Over the summer, I read this really excellent article about how awesome chapbooks are. It's called "Small Is Beautiful: The Importance of Chapbooks," by Michael Young, and it was published over at The The Poetry back in May.

It's been a long time since I read an article that I connected with so well. Chapbooks ARE beautiful, and they are something that not everyone understands. 

In poetry, the goal is often to see a full-length collection published. Officially speaking, "full-length" is anything over 48 pages, and you'll usually see them in the 80-100 page range. Some, but not all, publishers require--or at least hope--that a chunk of the individual pieces have already been published elsewhere, as in literary journals, in a sort of vetting process. Assuming one poem per page, that's a huge, time-consuming undertaking. 

But the full-length collection is not always the best route to take, as Young rightly points out. He name-drops William Blake, whose most famous works, Songs of Innocence and Songs of Experience, were both well within the chapbook range. This is a form that essentially allowed Blake to curate a streamlined poetic experience, with no concern about extraneous poems that might weaken his narrative arc (and make no mistake: narrative arcs are entirely possible to create in poetry collections). 

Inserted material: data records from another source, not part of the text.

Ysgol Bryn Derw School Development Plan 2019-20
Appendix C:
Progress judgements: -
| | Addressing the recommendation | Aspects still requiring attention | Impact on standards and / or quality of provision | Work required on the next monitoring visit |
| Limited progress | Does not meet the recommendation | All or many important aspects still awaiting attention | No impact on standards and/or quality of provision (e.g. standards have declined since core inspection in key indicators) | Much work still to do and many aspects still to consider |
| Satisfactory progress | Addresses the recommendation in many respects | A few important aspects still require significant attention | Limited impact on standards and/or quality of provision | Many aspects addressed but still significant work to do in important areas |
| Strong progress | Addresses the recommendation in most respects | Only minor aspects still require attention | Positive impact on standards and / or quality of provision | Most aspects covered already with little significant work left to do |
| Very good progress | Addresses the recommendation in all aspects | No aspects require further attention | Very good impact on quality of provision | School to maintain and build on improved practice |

That is what draws me to the chapbook form. My first book, Miles, was a chapbook, and I remember spending endless hours paring down the pages, rearranging the works, and agonizing over any little thing that felt out of place. Having been 22 at the time, I was, of course, not particularly awesome as a writer, but even so, I feel good about what I was able to produce, and I am glad that I was limited to so few pages. And even now, I recognize that my poetry is stronger when the opportunity to ramble is removed from the equation.

So I would encourage you all to check out chapbooks, either as a reader or as a writer. You may find that they leave you with a stronger sense of who someone is as a poet, or that they give you the freedom to be precise with your own work.